Actually, threatening to bomb Iran is not the solution

13 05 2009

Yesterday Dick Cheney was in New York City to watch his daughter, Elizabeth Cheney, debate American diplomacy with Iran with Ambassador Nicholas Burn, Professor at Harvard’s Kennedy School of Government  at the Intelligence Squared Debate.  During the debate, Elizabeth Cheney said, “If they [Iran] believe the threat of military force is on the table that’s frankly the only thing I’ve seen that convinces them they’d better get serious about sanctions.”

At a dinner following the debate, Cheney imparted some of his wisdom, saying that negotiations with Iran are fruitless and simply a way to stall for time, and the only way to achieve success is for President Obama to threaten to bomb Iran.  He said:

“Everybody’s in a giant conspiracy to achieve a different objective than the one we want to achieve.”

Hmm really?  What is this “giant conspiracy”?  And this whole “different objective” schpeal?  What is this about?  Then he said that the negotiations are “bound to fail unless we are perceived as very credible” in threatening military action against Iran.

Take diplomacy and negotiation advice from Dick Cheney, quite the pro y’know – making a realistic military threat to advance one’s own interests is not only legitimate, but the only way for negotiations to succeed.  Hmph.  Let us revisit the United Nations Charter.  Article 2.3 states:

All Members shall settle their international disputes by peaceful means in such a manner that international peace and security, and justice, are not endangered.

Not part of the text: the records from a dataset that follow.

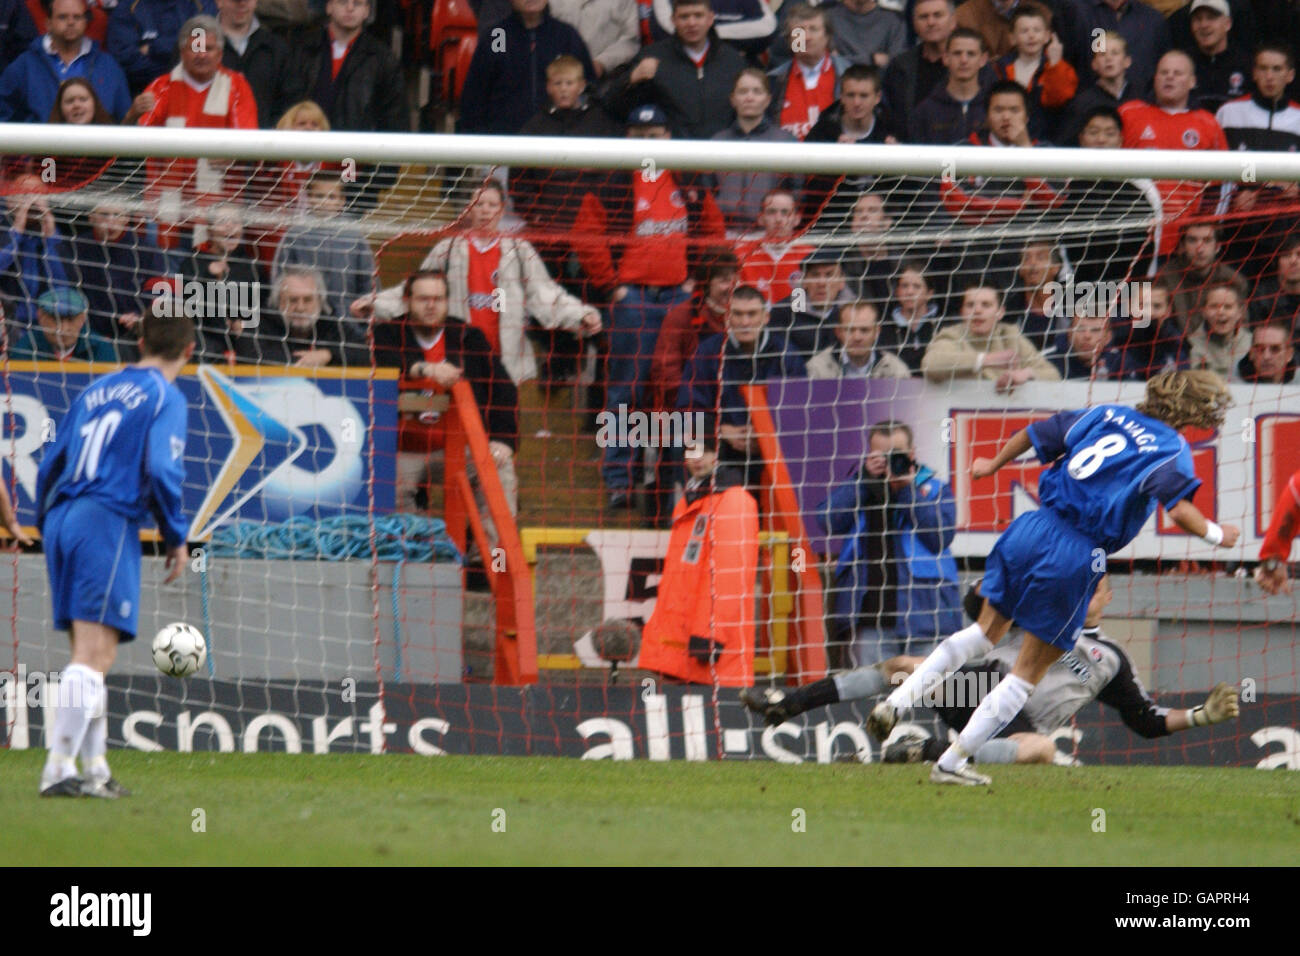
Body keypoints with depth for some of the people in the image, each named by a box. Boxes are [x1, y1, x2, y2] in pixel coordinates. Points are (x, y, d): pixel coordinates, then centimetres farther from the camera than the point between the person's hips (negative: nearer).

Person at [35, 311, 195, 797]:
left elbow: (49, 464, 19)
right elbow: (161, 470, -12)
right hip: (109, 521, -7)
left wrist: (47, 528, 26)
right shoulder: (166, 398, 0)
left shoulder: (96, 390, 20)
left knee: (92, 652, 14)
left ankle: (95, 769, 15)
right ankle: (59, 769, -21)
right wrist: (176, 538, -2)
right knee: (95, 652, -11)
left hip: (62, 520, 7)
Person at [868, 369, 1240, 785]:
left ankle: (897, 701, 17)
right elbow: (1179, 509, -20)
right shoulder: (1172, 449, -4)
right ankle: (952, 762, 8)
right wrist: (1214, 534, -1)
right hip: (1075, 557, -6)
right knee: (1029, 671, 8)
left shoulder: (1104, 415, 13)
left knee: (987, 631, 27)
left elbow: (1033, 435, 18)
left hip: (1031, 530, 6)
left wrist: (994, 464, 36)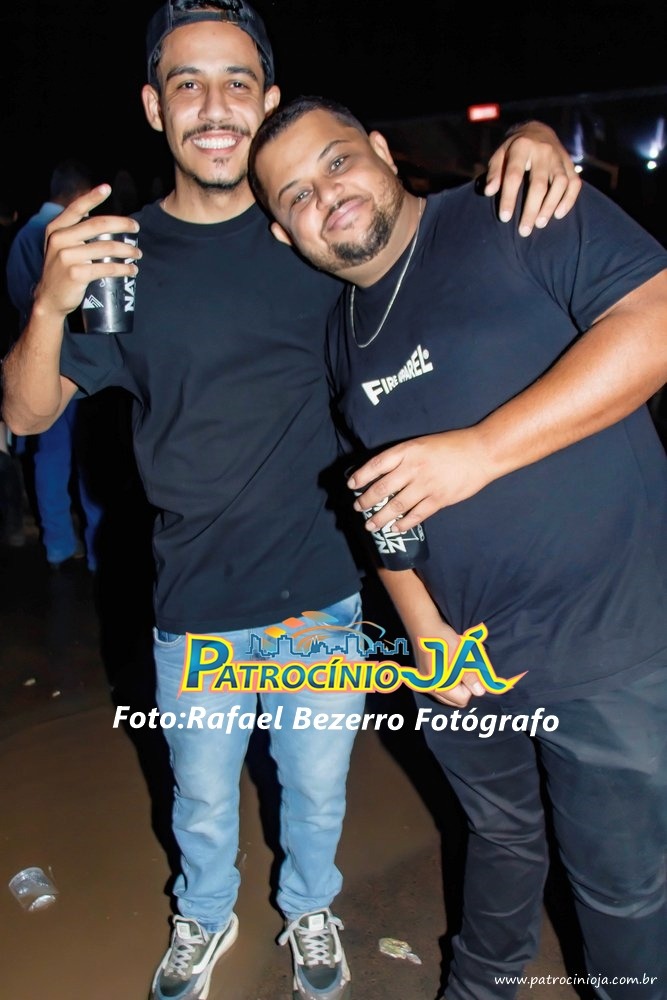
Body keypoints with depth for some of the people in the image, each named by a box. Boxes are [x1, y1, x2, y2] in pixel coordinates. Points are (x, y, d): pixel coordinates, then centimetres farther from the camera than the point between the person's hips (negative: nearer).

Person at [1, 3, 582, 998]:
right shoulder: (121, 254, -5)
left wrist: (529, 142, -18)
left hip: (323, 588, 1)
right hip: (196, 605, 0)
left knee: (316, 785, 22)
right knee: (202, 795, 22)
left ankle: (310, 909, 54)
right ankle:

Something tells me that threatening to bomb Iran goes against this Article… Perhaps the U.S. should try actual diplomacy instead of preemptive military force or threatening to blow up a country and kill innocent civilians.  Thank goodness Cheney isn’t in office any more.



One response

13 05 2009

You or I may not like it, but Cheney is, to a large extent, correct in assertion that only the creditably threat of overwhelming force will cause Iran to negotiate seriously and in something vaguely resembling good faith. The Iranian government – that would be the Ayatollahs as opposed to the elected shills – holds onto their power by being the US’ enemy; they cannot negotiate with us and keep their own power base intact.

Sometimes I actually wonder if the rhetoric coming out of Iran is a push towards the scenario where the US “forces” Iran to do what’s best for it and the world. That would allow the Ayatollahs and their officials to keep painting America as the “Great Shaitan” who forced and bullied them into a compliance that they may have actually wanted all along.